Source excerpt:
As we say this positivist perspective can be contrasted with the situated and phenomenological approaches. Of significance in this general view is a distinction between the objective body and the lived body (e.g. Merleau-Ponty, 1962, 1968). The objective body can be characterised in terms of how bodily actions might be described from a third person’s point of view – an abstracted description of muscular performance that can be defined and represented. The lived body view, by contrast, concerns the way that people experience and perceive the world through bodily actions. In this perspective, the lived body is in constant rapport with the situated circumstances and it is through actions on the world that those circumstances and the role or function of the embodied actor are made meaningful. The conscious experience of the world and the way it is understood are inseparable from the process of acting in that world. This view emphasizes the subjective construction of meaning through praxis. This subjectivity is, however, publically available not solely through Husserl’s technique of introspection, but, as Merleau-Ponty wantd to point out, through everyday practices, such as through discourse, for example.

A second significant element of this perspective comes from Wittgenstein (1967), and his claim that, through action, people create shared meanings with others, and these shared meanings are the essential common ground that enable individual perception to be cohered into socially organized, understood and coordinated experiences. This draws attention to how actions come to be treated as somehow rational and accountable, as demonstrably about a known-in-common purpose. Garfinkel developed this point and highlighted how talk, situated talk, or as he put it, reflexive talk, is central to how activities come to be understood. Where Merleau-Ponty emphasized the individual subject and their bodily praxis, Wittgenstein (and hence Garfinkel) emphasized the social basis of the individual’s experience, and this pointed towards language and its use in context, to how people act together through talk and other reflexive activities.

Dataset extract:

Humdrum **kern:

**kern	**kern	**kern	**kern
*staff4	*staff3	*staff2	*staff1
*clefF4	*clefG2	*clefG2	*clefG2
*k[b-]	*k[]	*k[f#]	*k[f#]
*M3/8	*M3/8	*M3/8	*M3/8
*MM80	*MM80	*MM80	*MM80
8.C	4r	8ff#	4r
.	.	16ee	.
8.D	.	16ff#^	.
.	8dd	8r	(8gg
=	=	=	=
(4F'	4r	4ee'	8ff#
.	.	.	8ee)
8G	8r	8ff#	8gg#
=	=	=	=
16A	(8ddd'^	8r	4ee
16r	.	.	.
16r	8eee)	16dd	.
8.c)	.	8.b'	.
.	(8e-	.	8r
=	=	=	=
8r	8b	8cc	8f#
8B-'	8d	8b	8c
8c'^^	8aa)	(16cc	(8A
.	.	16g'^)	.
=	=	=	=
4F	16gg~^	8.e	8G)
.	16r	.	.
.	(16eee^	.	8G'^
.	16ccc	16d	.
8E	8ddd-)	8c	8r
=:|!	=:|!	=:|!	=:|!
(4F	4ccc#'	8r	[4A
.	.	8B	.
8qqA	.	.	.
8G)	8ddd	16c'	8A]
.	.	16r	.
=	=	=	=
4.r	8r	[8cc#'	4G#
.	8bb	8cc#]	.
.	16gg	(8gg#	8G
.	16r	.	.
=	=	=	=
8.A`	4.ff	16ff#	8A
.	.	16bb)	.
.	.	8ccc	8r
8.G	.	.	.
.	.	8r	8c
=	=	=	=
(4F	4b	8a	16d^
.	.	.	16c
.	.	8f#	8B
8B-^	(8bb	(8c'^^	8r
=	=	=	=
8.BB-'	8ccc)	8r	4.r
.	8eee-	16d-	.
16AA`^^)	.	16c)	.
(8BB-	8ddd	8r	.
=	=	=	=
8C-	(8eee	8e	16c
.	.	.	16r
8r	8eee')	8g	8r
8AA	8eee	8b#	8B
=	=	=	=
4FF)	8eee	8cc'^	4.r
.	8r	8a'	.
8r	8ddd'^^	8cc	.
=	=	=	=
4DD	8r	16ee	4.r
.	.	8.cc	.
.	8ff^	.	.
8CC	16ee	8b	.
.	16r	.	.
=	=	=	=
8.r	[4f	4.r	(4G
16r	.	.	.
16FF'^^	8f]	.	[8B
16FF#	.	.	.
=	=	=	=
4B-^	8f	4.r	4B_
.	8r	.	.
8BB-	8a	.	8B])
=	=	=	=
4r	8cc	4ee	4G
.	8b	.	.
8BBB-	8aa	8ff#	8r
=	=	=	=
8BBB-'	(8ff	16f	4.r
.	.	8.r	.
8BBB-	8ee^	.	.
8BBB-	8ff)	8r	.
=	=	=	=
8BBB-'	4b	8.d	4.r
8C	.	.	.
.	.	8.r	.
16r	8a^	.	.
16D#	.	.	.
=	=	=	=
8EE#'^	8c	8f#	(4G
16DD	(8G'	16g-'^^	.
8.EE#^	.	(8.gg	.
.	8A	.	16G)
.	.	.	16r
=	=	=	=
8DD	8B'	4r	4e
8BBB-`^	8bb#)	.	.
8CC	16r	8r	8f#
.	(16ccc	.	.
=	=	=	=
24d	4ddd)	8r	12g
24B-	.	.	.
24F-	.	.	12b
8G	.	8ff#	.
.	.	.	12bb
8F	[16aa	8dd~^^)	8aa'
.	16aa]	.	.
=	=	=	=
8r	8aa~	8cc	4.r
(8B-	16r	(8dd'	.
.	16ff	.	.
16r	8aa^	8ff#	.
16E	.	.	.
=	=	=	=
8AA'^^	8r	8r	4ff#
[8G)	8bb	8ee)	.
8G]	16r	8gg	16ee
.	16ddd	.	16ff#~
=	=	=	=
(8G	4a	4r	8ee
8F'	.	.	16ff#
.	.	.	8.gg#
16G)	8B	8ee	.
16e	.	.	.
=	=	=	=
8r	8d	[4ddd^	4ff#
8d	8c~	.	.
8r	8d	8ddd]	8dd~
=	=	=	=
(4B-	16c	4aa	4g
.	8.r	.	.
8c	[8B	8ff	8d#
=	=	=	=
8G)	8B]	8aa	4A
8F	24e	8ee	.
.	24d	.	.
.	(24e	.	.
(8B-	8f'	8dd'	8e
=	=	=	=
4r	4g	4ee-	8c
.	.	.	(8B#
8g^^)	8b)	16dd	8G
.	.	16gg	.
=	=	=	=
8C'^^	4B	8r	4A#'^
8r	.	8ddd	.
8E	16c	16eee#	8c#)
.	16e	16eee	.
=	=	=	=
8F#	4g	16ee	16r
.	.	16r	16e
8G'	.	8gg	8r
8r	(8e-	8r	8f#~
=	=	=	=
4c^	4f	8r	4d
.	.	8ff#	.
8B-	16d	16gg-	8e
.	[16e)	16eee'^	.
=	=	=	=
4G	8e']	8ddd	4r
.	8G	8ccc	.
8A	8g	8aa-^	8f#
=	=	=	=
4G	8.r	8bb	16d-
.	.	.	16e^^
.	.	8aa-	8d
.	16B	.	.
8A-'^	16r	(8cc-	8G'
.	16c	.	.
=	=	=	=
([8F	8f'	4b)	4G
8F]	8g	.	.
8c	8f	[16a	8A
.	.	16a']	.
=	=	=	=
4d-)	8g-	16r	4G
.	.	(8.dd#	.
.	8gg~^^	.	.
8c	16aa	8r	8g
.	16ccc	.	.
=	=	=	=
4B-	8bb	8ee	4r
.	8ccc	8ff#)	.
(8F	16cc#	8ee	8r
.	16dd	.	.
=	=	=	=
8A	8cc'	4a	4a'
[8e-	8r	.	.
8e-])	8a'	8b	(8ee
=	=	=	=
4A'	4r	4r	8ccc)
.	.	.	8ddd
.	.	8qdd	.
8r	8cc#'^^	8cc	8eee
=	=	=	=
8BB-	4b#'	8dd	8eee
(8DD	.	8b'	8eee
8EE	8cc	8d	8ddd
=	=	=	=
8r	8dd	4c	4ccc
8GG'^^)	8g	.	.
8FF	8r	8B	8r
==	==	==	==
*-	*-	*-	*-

Things to do:
#1 Say whether each statement agrees with the passage on the lived body, answering yes or no and quoting the words that decide it.
(a) The objective body is described from a third person's point of view.
(b) Garfinkel emphasized the individual subject and their bodily praxis.
(c) Subjectivity is publicly available only through introspection.
#2 Answer these questions from the passage on the lived body.
(a) What year is given for the cited work by Wittgenstein?
(b) What does the lived body view concern?
(c) According to Garfinkel, what is central to how activities come to be understood?
#3 Resume the passage on the lived body from its final sentence.
The records have no connection to the passage on the lived body.

Solved problems:
#1
(a) Yes: "how bodily actions might be described from a third person’s point of view"
(b) No: "Where Merleau-Ponty emphasized the individual subject and their bodily praxis, Wittgenstein (and hence Garfinkel) emphasized the social basis of the individual’s experience"
(c) No: "not solely through Husserl’s technique of introspection"

#2
(a) 1967
(b) The way that people experience and perceive the world through bodily actions.
(c) Talk: situated talk, or in his terms, reflexive talk.

#3
Though it would be true to say that there are important distinctions between these two philosophers as there are indeed in the work within HCI that has derived, there is nevertheless a common perspective, particularly when it comes to understanding naturalness and natural gestures or acts. From this view, naturalness is not something to be represented but is rather an ‘occasioned property’ of action, something that is actively produced and managed together by people in particular places - particular occasions, hence the phrase. Of significance here is that these occasioned properties are not just linked to space, to locations of various sorts, but also to the set of persons who occupy those spaces and render them suited for particular actions. Lave & Wenger (1991), along with Brown & Duguid (1991), call these groupings ‘communities of practice’, by which they mean to highlight how communities cultivate and embody particular sets of skills and know-how, much of which is not articulated through verbal or documented forms but is shared through bodily proximity. Communities make space in this sense or rather make space come to represent and enable embodied learning.

In this respect, the naturalness of how a technology might be interacted with lies not in the physical form of that technology, nor in any predefined interface (natural or otherwise) but in how that form and the interface in question melds with the practices of the community that uses it. This is what is constitutive of ‘natural use’. It is not technology itself that is natural, but the ways that people can make the actions they perform with technology ‘apposite’, ‘appropriate’, or ‘fitting’ to the particular social setting and their particular community. It is in this way that it becomes sensible to say that use is natural.

By adopting this perspective, our intention here is explicitly not to use it as a means for justifying why certain types of interactions are more natural than others, it should be clear. Indeed, we would argue that it has been a somewhat unfortunate consequence of how a certain interpretation of the phrase natural interaction has been mobilised in the literature. Instead of being used to help understand how to create and explore more natural-like interfaces, the emphasis on the embodied aspects of action has led some to justify, as a case in point, why tangible computing and body-based interactions ‘work better’ for people because they are ‘more natural’ for people when compared with other forms of interaction. Or, to put this another way, it is sometimes proposed that the success of these systems is because they make better use of users kinaesthetic and proprioceptive awareness of their bodies – the systems are thus more natural (e.g. Jacob et al, 2008).

If we engage with the Wittgenstian /Merleau-Ponty perspective, we need to accept that all action is embodied, irrespective of any interaction mechanism or artefact that we may come to use; but we also need to understand that it is through praxis that understanding comes. What is important is both the claim about the centrality of the body as the vehicle for understanding and the potential for action (Larssen et al, 2007) that the deployment of the body enables; it is through this that the construction of meaning, sense, and so forth is achieved; that is to say through these actions. This is more than simply a question of material, spatial and technological determinism whereby our actions are shaped by the material structure of the physical world, then. Rather understanding and meaning of the world are made through the actions being performed.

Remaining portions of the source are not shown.